French court convicts Nina Ricci perfume heiress of tax fraud

Arlette Ricci, heiress to the famed Nina Ricci perfume and fashion empire, and one of one of Europe's richest women, was convicted yesterday of tax evasion in France with the help of British banking giant HSBC's Swiss subsidiary.

Ricci, 74, has been sentenced by a Paris court to a three-year prison term, two of them suspended, for 'particularly determined willingness for over 20 years' to hide money she inherited from her father in Swiss bank accounts.

The court also imposed a €1-million ($1.1 million) fine on  the heiress.

''The seriousness of the facts is an exceptional threat to public order and the republican pact,'' the court order said.

The judges also ordered to confiscate her properties worth €4 million in Paris and Corsica, saying that they were transferred by her to family trusts to restructure her assets in an attempt to ''organize her insolvability'' to escape penalties.

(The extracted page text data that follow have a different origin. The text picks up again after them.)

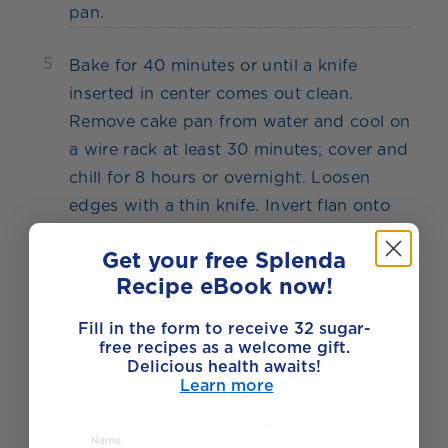
pan.
5
Bake for 40 minutes or until a knife
inserted in center comes out clean.
Remove cake pan from water and cool on
a wire rack at least 30 minutes; cover and
chill for 8 hours or overnight. Loosen
edges with a thin knife. Invert flan onto
serving plate; sprinkle with toasted
Get your free Splenda
almonds.
Recipe eBook now!
Fill in the form to receive 32 sugar-
Made with
free recipes as a welcome gift.
Delicious health awaits!
Learn more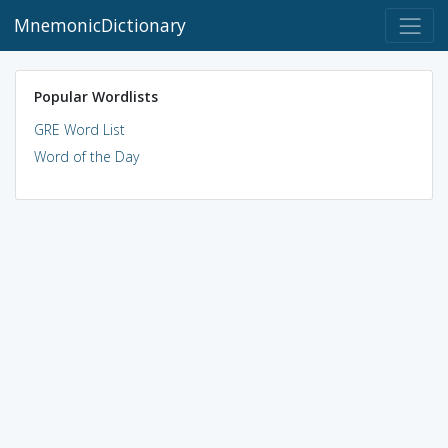
MnemonicDictionary
Popular Wordlists
GRE Word List
Word of the Day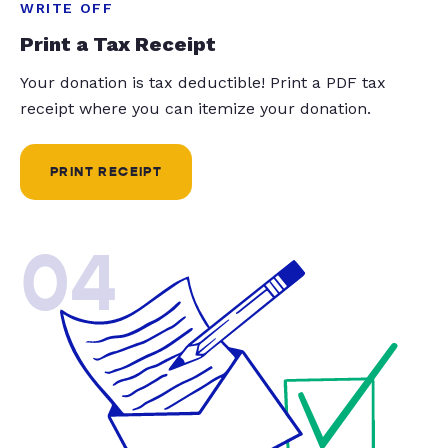
WRITE OFF
Print a Tax Receipt
Your donation is tax deductible! Print a PDF tax
receipt where you can itemize your donation.
PRINT RECEIPT
04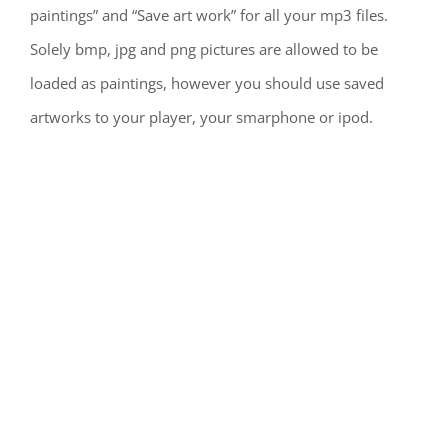
paintings” and “Save art work” for all your mp3 files.
Solely bmp, jpg and png pictures are allowed to be
loaded as paintings, however you should use saved
artworks to your player, your smarphone or ipod.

Arlette Ricci is the first of about 50 affluent French citizens being pursued in the country's courts for allegedly hiding money in Swiss banks to evade taxes.

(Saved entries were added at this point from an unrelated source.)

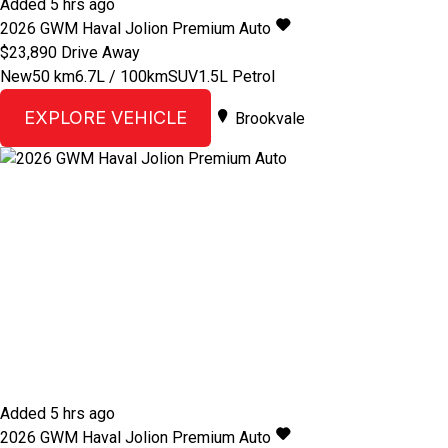
Added 5 hrs ago
2026
GWM
Haval Jolion
Premium Auto
$23,890
Drive Away
New
50 km
6.7L / 100km
SUV
1.5L Petrol
EXPLORE VEHICLE
Brookvale
Added 5 hrs ago
2026
GWM
Haval Jolion
Premium Auto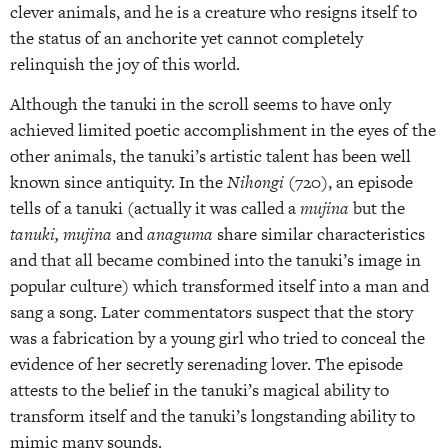
clever animals, and he is a creature who resigns itself to
the status of an anchorite yet cannot completely
relinquish the joy of this world.
Although the tanuki in the scroll seems to have only
achieved limited poetic accomplishment in the eyes of the
other animals, the tanuki’s artistic talent has been well
known since antiquity. In the
Nihongi
(720), an episode
tells of a tanuki (actually it was called a
mujina
but the
tanuki, mujina
and
anaguma
share similar characteristics
and that all became combined into the tanuki’s image in
popular culture) which transformed itself into a man and
sang a song. Later commentators suspect that the story
was a fabrication by a young girl who tried to conceal the
evidence of her secretly serenading lover. The episode
attests to the belief in the tanuki’s magical ability to
transform itself and the tanuki’s longstanding ability to
mimic many sounds.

Ricci was charged for hiding €18 million to avoid French taxes. Denying the accusations, she argued the measures taken to optimise her tax bill were legal. She said she simply tried to avoid tax, which is legal, rather than evade it, which is not.

However, a bugged telephonic conversation between Ricci and her daughter Margot Vignat revealed otherwise.

Two of Ricci's accomplices have also been penalised. Her tax adviser Henri-Nicolas Fleurance was given a one-year suspended prison sentence and a €10,000 fine for trying to arrange her insolvency while her daughter who is 51, an eight-month suspended prison period for fiscal fraud.

Ricci's lawyers said they would consider the judgment before deciding whether to appeal.

The court sentence comes just few days after the French authorities imposed a €1.1-billion bail and commenced criminal proceedings against HSBC Holdings Plc over tax evasion by its subsidiary Swiss private bank in 2006-2007.

The bank was accused of helping its wealthy French clients hide around €5 billion and evade taxes. (See: French court orders HSBC to pay $1.1 bn bail over Swiss tax scandal)

The information on the tax fraud was leaked out by a former HSBC employee, Herve Falciani, to French government in 2008. It contained around 3,000 suspected offenders including Ricci, holding illegal Swiss bank accounts.

Ricci was arrested from her Paris apartment in 2011. Her lawyers argued that Falciani's documents were stolen and should not be admitted as evidence.

London-based HSBC is under probe in several countries on allegations that it hid millions of dollars as it helped wealthy customers around the world evade taxes. In its annual report, the bank acknowledged that formal investigations are going on in Belgium, Argentina, Switzerland and India.

Italian-born Nina Ricci - her real name as Maria Adelaide Nielle - and her son Robert Ricci founded Nina Ricci fashion house in Paris in 1932. She died in 1970 and Robert developed the company's perfume business. Robert's daughter Arlette inherited his fortune on his death in 1988, becoming one of Europe's richest women.